## WHAT THE EXERCISE ASKS
The lines to reproduce from the material below are those from the one containing "minimalizuje ryzyko uszkodzeń czy opóźnień." through the one containing "Zapraszamy do kontaktu, aby omówić", both included; write them out exactly and add nothing.
====
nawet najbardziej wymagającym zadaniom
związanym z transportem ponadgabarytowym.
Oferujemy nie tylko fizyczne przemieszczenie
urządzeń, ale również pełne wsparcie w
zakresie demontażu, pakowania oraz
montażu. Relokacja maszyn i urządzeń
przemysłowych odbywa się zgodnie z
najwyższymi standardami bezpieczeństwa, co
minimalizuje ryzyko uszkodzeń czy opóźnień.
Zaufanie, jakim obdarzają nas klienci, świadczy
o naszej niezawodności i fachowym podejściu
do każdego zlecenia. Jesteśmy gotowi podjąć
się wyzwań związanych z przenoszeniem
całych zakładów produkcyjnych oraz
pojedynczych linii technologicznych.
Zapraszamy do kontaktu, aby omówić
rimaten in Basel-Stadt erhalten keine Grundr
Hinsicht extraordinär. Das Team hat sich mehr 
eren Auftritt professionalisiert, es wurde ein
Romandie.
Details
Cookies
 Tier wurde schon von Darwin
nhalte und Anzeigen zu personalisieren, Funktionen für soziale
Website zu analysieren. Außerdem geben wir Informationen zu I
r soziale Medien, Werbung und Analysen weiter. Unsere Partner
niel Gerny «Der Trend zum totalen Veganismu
====
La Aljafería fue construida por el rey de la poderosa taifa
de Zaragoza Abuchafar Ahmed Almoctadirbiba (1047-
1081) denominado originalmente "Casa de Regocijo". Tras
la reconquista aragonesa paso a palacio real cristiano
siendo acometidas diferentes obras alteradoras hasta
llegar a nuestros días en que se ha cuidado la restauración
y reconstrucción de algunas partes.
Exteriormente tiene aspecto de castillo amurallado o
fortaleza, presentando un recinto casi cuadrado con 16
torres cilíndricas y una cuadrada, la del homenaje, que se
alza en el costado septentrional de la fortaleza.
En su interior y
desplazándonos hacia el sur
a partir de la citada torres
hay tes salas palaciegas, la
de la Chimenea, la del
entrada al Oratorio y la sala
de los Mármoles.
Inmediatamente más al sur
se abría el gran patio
====
## TASK OUTPUT
minimalizuje ryzyko uszkodzeń czy opóźnień.
Zaufanie, jakim obdarzają nas klienci, świadczy
o naszej niezawodności i fachowym podejściu
do każdego zlecenia. Jesteśmy gotowi podjąć
się wyzwań związanych z przenoszeniem
całych zakładów produkcyjnych oraz
pojedynczych linii technologicznych.
Zapraszamy do kontaktu, aby omówić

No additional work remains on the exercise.